Almost one year ago, as Hurricane Harvey’s rains pummeled the Bayou City, a separate emergency took place at a chemical plant outside of Houston — a facility run by Arkema, a French chemical company. The flooding had shut off the plant’s ability to cool highly volatile chemicals, resulting in a series of fires and a plume of black smoke.
The Harris County District Attorney’s Office says the company unnecessarily put residents and first responders at risk, and it indicted two Arkema executives over the summer, says Matt Dempsey, data editor for the Houston Chronicle’s Investigations team.
Dempsey says a grand jury found that Arkema didn’t prepare enough, or take reasonable steps to prevent the problem. That includes removing organic peroxides from the area, which is something other chemical companies before the storm hit. Arkema contends that it did everything right and had the proper plans in place — it had considered removing the dangerous chemicals but then decided against it for fear that trucks hauling the material out would get stuck in the storm. Still, Dempsey and the Investigation team found that the plant would have been sorely prepared for a natural disaster with even half the flooding that came from Harvey.
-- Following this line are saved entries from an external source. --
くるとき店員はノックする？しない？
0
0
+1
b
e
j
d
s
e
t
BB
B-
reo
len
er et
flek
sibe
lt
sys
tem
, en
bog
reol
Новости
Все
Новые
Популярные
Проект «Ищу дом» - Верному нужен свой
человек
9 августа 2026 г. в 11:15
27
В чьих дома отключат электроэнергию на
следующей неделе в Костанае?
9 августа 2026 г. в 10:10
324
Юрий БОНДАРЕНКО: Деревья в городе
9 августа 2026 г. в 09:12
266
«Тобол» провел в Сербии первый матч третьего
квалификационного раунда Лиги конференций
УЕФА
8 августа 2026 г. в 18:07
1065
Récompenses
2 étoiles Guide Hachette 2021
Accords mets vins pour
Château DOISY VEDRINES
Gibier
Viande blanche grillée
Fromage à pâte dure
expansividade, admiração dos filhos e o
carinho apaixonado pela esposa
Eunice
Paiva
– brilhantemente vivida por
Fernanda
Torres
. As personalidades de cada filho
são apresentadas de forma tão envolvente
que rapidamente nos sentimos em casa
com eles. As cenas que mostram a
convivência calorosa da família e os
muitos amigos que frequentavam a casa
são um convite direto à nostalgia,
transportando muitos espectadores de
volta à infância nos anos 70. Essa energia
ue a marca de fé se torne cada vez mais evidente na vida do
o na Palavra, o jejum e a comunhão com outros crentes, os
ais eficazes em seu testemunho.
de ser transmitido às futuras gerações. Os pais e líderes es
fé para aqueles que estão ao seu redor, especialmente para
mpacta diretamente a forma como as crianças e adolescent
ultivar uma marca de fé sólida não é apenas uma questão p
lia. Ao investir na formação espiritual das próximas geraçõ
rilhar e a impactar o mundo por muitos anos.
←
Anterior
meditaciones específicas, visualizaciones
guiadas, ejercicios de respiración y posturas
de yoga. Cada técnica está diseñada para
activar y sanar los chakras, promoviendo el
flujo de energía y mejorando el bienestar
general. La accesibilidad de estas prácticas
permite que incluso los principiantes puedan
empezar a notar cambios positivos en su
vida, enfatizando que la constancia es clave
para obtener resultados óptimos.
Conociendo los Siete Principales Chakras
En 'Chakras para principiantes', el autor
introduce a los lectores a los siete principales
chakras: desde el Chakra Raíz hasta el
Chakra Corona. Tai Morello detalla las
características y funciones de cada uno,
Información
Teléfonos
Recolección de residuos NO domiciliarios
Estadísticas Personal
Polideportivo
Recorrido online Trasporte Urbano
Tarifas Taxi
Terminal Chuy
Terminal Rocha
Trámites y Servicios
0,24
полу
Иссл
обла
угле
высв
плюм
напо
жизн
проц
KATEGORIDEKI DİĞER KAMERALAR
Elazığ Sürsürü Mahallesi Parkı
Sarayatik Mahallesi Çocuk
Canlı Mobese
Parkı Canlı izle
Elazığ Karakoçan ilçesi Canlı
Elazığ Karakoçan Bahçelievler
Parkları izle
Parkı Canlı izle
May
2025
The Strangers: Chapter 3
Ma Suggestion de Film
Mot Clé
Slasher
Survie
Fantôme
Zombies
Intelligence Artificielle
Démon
“Their generators weren’t elevated high enough to avoid more than three feet of flooding,” Dempsey says.
The environmental and health consequences of the Arkema flooding are unclear, but Dempsey says that people living nearby in Crosby reported seeing tarballs fall into their yard.
“We know a large amount of chemical was released both into the floodwaters and into the air,” Dempsey says. “[But] tracking back specific health problems to specific incidents is an extraordinarily difficult thing to do.”